Have you ever faced that tough moment where you just couldn’t get the brain moving? Did you ever need inspiration to find that “next big idea?” We all struggle with this, whether we call it writer’s block, or the blahs, or even claim to have lost our muse. But there are ways we can get through this, and one of my favorites is to summon our inner “Super Hero.”
While I understand that innovation is more than simply creativity, creativity is the spark that tends to drive most innovations. So the challenge is how to ignite that spark. One way I use to encourage others is to ask them what super power they wish they had. In fact, stop right now, before reading on, and think about whatsuper power you wish you had.
Quite often I will hear the ability to fly, or to see through walls, or have super hearing. These are just a few of the powers I hear. But this isn’t about flights of fancy. This is about innovating in business. So how do we make that jump–take that step from fanciful thought to creative process change? By thinking around the problems.

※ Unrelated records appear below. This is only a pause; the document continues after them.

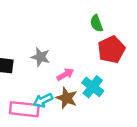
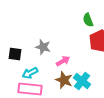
cyan cross: (93, 87) -> (82, 81), moved
cyan arrow: (43, 100) -> (30, 73), moved

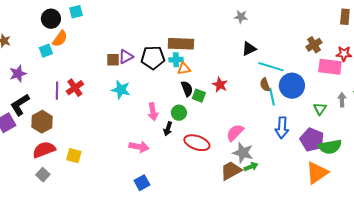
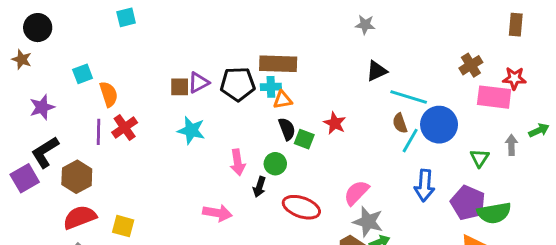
black circle: (51, 19) -> (38, 28), moved
orange semicircle: (60, 39) -> (109, 94), moved, turned -54
cyan line: (272, 97) -> (410, 141), turned 42

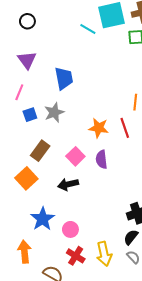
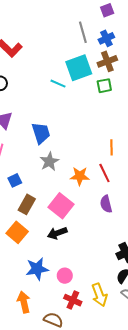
gray star: (54, 112) -> (49, 161), moved
blue square: (30, 115) -> (15, 180), moved
pink square: (75, 156) -> (61, 206), size x1.4
purple semicircle: (102, 159) -> (106, 204), moved
blue star: (43, 219) -> (37, 269), turned 30

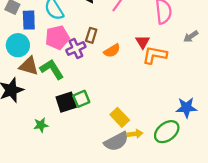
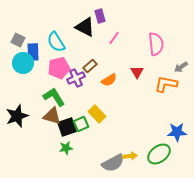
brown rectangle: (91, 35) -> (90, 66), turned 32
cyan circle: (18, 45) -> (23, 63), moved
orange L-shape: (155, 55) -> (166, 84), moved
brown triangle: (29, 66) -> (52, 116), moved
yellow rectangle: (120, 117) -> (97, 114), moved
green star: (41, 125) -> (66, 148), moved

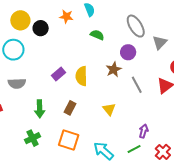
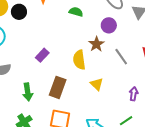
yellow semicircle: (81, 76) -> (79, 60), moved
brown rectangle: (70, 108) -> (58, 87), size x1.5
purple arrow: (144, 131) -> (134, 94), moved

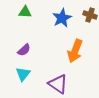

Once you have a power in mind, the first question to ask is “Why?” What would that superpower allow you to do that you can’t do now? For some it’s the ability to know what is going on down on the shop or warehouse floor. For others, the ability to “read minds” would let them know what their customers, or their employees, want. For still others the ability to fly would let them do more things over vast distances.
The second question then is “What technologies (or processes, or tools) can we find that might help here?” Obviously, if something already exists you won’t be creating a “new” innovation but if you have never applied that technology or process where you are, it is innovative in your case. That’s an innovative win! But what if there is no off the shelf solution?
The third question is “What sort of challenge is keeping us from doing this idea?” Often it is simply the lack of initiative to pull together a collection of ideas and solutions to meet your need. Or it could be that there exists one or two technical hurdles that, when overcome, will allow you to move forward.
From here, you can see how you would work through a series of questions and answers that will get you to a solution that, with the right support, could transform the way you do business.
One quick example:
I would love to have the ability to broadcast a speaker and have the camera follow the speaker as they walk around the room talking. For example, imagine a professor teaching a class to a room full of students, while also broadcasting to students worldwide. One of the challenges to most VTC-style set ups is that you have a fixed couple of cameras, and often you need someone running a control panel to switch between them as required. But when you start with the idea that you want the view to move seamlessly around as the speaker moves, you start to perhaps imagine the “skycam” in football. But of course that would be rather complicated.
Enter the Microsoft Kinect. No sooner had it arrived on the scene than people started work on hacks that would let you do a number of things. One of the more creative was to generate a 3D “space” linking together several of the devices. This connection of devices allowed the hacker to move seamlessly through a virtual 3D space in real time. Now, it isn’t much of a step beyond that to imagine the use of RFID technology to adjust the focus of the display in the 3D space to follow the speaker.
The point of the example isn’t to sell you on this idea, but to show how, by identifying a “gap” and just looking at the technology around you, you can find truly innovative solutions.
Allow your inner super hero to help you find that gap.